[What to work on]: Please print every line of the listing below, character for character and in the same order.
*** Block opens ***
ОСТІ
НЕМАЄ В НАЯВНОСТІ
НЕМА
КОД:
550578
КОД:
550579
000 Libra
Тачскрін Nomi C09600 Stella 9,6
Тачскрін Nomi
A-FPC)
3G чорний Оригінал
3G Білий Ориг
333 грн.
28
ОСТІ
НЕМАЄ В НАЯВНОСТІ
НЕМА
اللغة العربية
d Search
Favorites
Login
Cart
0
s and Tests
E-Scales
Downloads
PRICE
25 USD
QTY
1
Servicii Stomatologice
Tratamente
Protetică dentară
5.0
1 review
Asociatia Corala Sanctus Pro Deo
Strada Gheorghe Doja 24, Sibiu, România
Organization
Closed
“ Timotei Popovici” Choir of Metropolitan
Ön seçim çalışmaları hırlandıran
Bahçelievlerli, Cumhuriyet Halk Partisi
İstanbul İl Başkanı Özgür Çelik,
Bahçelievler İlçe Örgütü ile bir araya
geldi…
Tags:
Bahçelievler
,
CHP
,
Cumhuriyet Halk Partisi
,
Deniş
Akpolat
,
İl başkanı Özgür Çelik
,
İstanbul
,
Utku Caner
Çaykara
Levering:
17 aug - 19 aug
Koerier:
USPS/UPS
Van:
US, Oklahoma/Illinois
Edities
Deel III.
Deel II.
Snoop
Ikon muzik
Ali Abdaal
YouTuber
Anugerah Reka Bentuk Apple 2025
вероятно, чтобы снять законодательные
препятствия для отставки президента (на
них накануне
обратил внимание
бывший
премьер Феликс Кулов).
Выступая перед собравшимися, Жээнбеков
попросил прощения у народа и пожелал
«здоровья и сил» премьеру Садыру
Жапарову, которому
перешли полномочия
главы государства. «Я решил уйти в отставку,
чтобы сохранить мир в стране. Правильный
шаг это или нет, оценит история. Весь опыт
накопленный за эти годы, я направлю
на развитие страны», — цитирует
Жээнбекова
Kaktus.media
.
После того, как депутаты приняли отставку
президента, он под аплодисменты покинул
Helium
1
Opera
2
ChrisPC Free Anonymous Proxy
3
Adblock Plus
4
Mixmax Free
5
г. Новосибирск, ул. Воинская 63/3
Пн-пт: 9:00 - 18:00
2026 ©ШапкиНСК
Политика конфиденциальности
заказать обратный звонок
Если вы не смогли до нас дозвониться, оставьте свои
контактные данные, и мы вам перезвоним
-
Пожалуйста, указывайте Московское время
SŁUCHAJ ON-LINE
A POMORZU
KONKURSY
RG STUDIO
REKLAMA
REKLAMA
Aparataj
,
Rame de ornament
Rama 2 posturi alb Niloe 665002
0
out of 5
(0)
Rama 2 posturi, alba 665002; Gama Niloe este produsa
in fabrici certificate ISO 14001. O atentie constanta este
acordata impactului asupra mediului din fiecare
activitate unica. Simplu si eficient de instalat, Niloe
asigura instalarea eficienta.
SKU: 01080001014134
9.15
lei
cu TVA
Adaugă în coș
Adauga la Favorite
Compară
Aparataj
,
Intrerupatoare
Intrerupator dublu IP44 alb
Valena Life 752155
*** Block closes ***
[Answer section]:
ОСТІ
НЕМАЄ В НАЯВНОСТІ
НЕМА
КОД:
550578
КОД:
550579
000 Libra
Тачскрін Nomi C09600 Stella 9,6
Тачскрін Nomi
A-FPC)
3G чорний Оригінал
3G Білий Ориг
333 грн.
28
ОСТІ
НЕМАЄ В НАЯВНОСТІ
НЕМА
اللغة العربية
d Search
Favorites
Login
Cart
0
s and Tests
E-Scales
Downloads
PRICE
25 USD
QTY
1
Servicii Stomatologice
Tratamente
Protetică dentară
5.0
1 review
Asociatia Corala Sanctus Pro Deo
Strada Gheorghe Doja 24, Sibiu, România
Organization
Closed
“ Timotei Popovici” Choir of Metropolitan
Ön seçim çalışmaları hırlandıran
Bahçelievlerli, Cumhuriyet Halk Partisi
İstanbul İl Başkanı Özgür Çelik,
Bahçelievler İlçe Örgütü ile bir araya
geldi…
Tags:
Bahçelievler
,
CHP
,
Cumhuriyet Halk Partisi
,
Deniş
Akpolat
,
İl başkanı Özgür Çelik
,
İstanbul
,
Utku Caner
Çaykara
Levering:
17 aug - 19 aug
Koerier:
USPS/UPS
Van:
US, Oklahoma/Illinois
Edities
Deel III.
Deel II.
Snoop
Ikon muzik
Ali Abdaal
YouTuber
Anugerah Reka Bentuk Apple 2025
вероятно, чтобы снять законодательные
препятствия для отставки президента (на
них накануне
обратил внимание
бывший
премьер Феликс Кулов).
Выступая перед собравшимися, Жээнбеков
попросил прощения у народа и пожелал
«здоровья и сил» премьеру Садыру
Жапарову, которому
перешли полномочия
главы государства. «Я решил уйти в отставку,
чтобы сохранить мир в стране. Правильный
шаг это или нет, оценит история. Весь опыт
накопленный за эти годы, я направлю
на развитие страны», — цитирует
Жээнбекова
Kaktus.media
.
После того, как депутаты приняли отставку
президента, он под аплодисменты покинул
Helium
1
Opera
2
ChrisPC Free Anonymous Proxy
3
Adblock Plus
4
Mixmax Free
5
г. Новосибирск, ул. Воинская 63/3
Пн-пт: 9:00 - 18:00
2026 ©ШапкиНСК
Политика конфиденциальности
заказать обратный звонок
Если вы не смогли до нас дозвониться, оставьте свои
контактные данные, и мы вам перезвоним
-
Пожалуйста, указывайте Московское время
SŁUCHAJ ON-LINE
A POMORZU
KONKURSY
RG STUDIO
REKLAMA
REKLAMA
Aparataj
,
Rame de ornament
Rama 2 posturi alb Niloe 665002
0
out of 5
(0)
Rama 2 posturi, alba 665002; Gama Niloe este produsa
in fabrici certificate ISO 14001. O atentie constanta este
acordata impactului asupra mediului din fiecare
activitate unica. Simplu si eficient de instalat, Niloe
asigura instalarea eficienta.
SKU: 01080001014134
9.15
lei
cu TVA
Adaugă în coș
Adauga la Favorite
Compară
Aparataj
,
Intrerupatoare
Intrerupator dublu IP44 alb
Valena Life 752155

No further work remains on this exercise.